A week of transitions
Find a Conversation
|Mon, 06-24-2013 - 11:10am|
As we start off summer, my older kids are going through big transitions - which always means anxiety, expressed or unexpressed.
18yo DD graduated high school last Thursday. Today is her first day as a camp counselor, for which she's been training for the last three weekends, but it brings lots of uncertainty. . . and DD does not like uncertainty. Her method of dealing with life is to be as prepared as possible at all times, so a job where she has to figure a lot out on the fly will be a good learning experience, if somewhat painful. She's also in a bit of shock at realizing that work takes up 9 hours a day, which doesn't leave lots of time for all her other pursuits. I had to fight to keep a straight face last night while she was wailing over the tribulations of working full time. ;)

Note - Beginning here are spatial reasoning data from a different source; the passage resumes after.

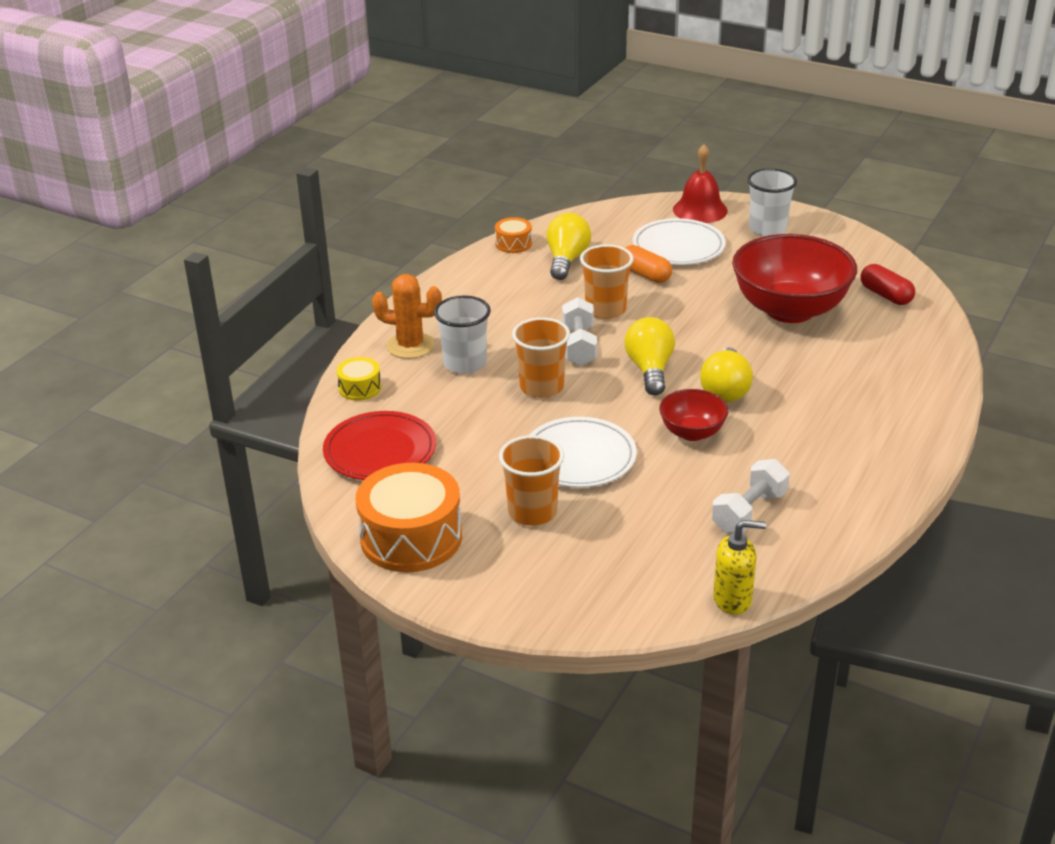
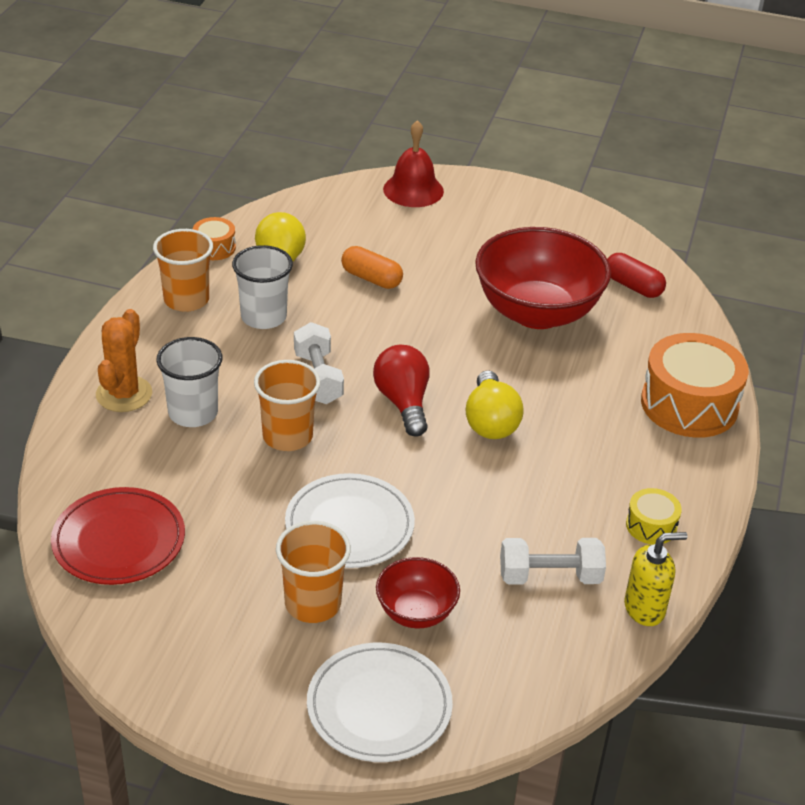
camera: 15 degrees left, 5 degrees up
yellow drum [337,357,381,401] -> yellow drum moved to [626,488,682,545]
orange drum [355,463,462,572] -> orange drum moved to [641,333,749,438]
orange cactus [372,274,442,359] -> orange cactus turned 75 degrees counterclockwise [96,309,152,412]
orange cup [580,244,634,319] -> orange cup moved to [153,229,213,312]
yellow light bulb [625,317,675,395] -> red light bulb [373,345,429,437]
white plate [633,218,726,265] -> white plate moved to [307,643,453,762]
red bowl [659,389,729,441] -> red bowl moved to [376,557,460,628]
white dumbbell [712,459,790,533] -> white dumbbell turned 60 degrees clockwise [500,538,606,584]
yellow soap dispenser [713,520,766,615] -> yellow soap dispenser moved to [624,532,688,626]
white cup [747,168,797,236] -> white cup moved to [232,245,293,329]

21yo DS left on Saturday night for six weeks in Peru on a summer "field school" program. The group is traveling and taking classes for the first week; actual field work, on an archeological excavation, begins July 1. Leaving him at the airport was harder than taking him to college three years ago. I try to picture him getting through six weeks abroad without having a medical issue, and I fail. But I have to trust (and pray a lot!) that he will be OK, that at age 21 he can handle what comes his way (those who know his mental health issues know that this is a leap of faith). I kept all my heli-parenting instincts in check and didn't interfere with his packing, once I'd established he actually had access to everything he needed (which included things like water purification tablets & prescriptions for the nasty things that can happen to your body even if you use them - plus medication for Lyme disease, which he has and has been complicating everything else by slowing his brain to a crawl). I am hugely grateful for the internet and international texting, by which I learned he had arrived at his hotel Sunday morning in the company of the field coordinator.
Once again, I feel like parenting, while more rewarding as our offspring grow older, gets more intellectually and emotionally challenging at the same time. Knowing when *not* to do things feels harder than knowing when to *do* things.